The Dated Brent market enjoyed a rather good demand coming from Asia throughout the whole month of September, in fact, Far East arbitrage opportunities were particularly good and the Asian buying pressure concentrated on specific grades like ESPO, Forties and Ekofisk.

However, the month of September has been heavily influenced by high geopolitical risk and fears of a tight crude market and this is precisely why, on September 25, Brent prices managed to break through $82/b for the first time since November 2014 while the Brent forward curve remained in a steep backwardation.

There is general skepticism about Saudi Arabia's spare capacity and whether it will be able to ramp up its own production in order to counterbalance losses coming from Iran and Venezuela.

Furthermore, the escalating trade war between US and China and US President Donald Trump's call for lower oil prices poured further fuel on the fire.

Finally, global crude prices went aggressively up, around the end of September, when Saudi energy minister, al-Falih, stated that the oil market is balanced, adding that "the market is reasonably steady and we should just be dynamic and responsive and responsible”.

The only bearish news came from the US Energy Information Administration, which announced that October's shale oil production would go up and reach 7.59 million b/d.

The Volatility Premium analysis shows that the premium has achieved one of its highest level over the last two years.
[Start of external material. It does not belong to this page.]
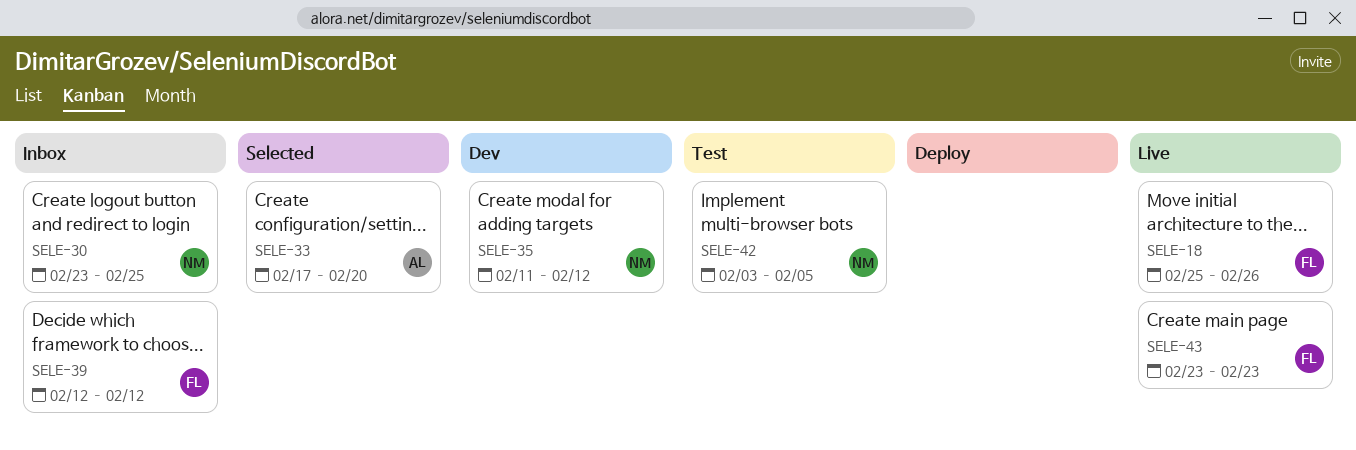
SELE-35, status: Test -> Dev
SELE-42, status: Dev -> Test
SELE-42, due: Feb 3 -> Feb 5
Hence, it should decrease over the next weeks while prices should retrace.

The Probability Distribution analysis suggests that Brent's volatility is oscillating within the lowest range achieved over the last two years implying that the probability for Brent volatility to increase and reach the 20-25% range, where it has a more than 34% chance to settle, are quite high.

Finally, the Volatility Cones analysis indicates that the monthly and bimonthly figures on the current volatility curve are below the low range one implying that the fluctuation rate is trading at very low levels and that a spike in volatility is likely to happen in coming weeks.

Overall, although the speculative buying and the significantly low volatility could last for a few days, Brent's fluctuation rate should spike in coming weeks while prices should move down.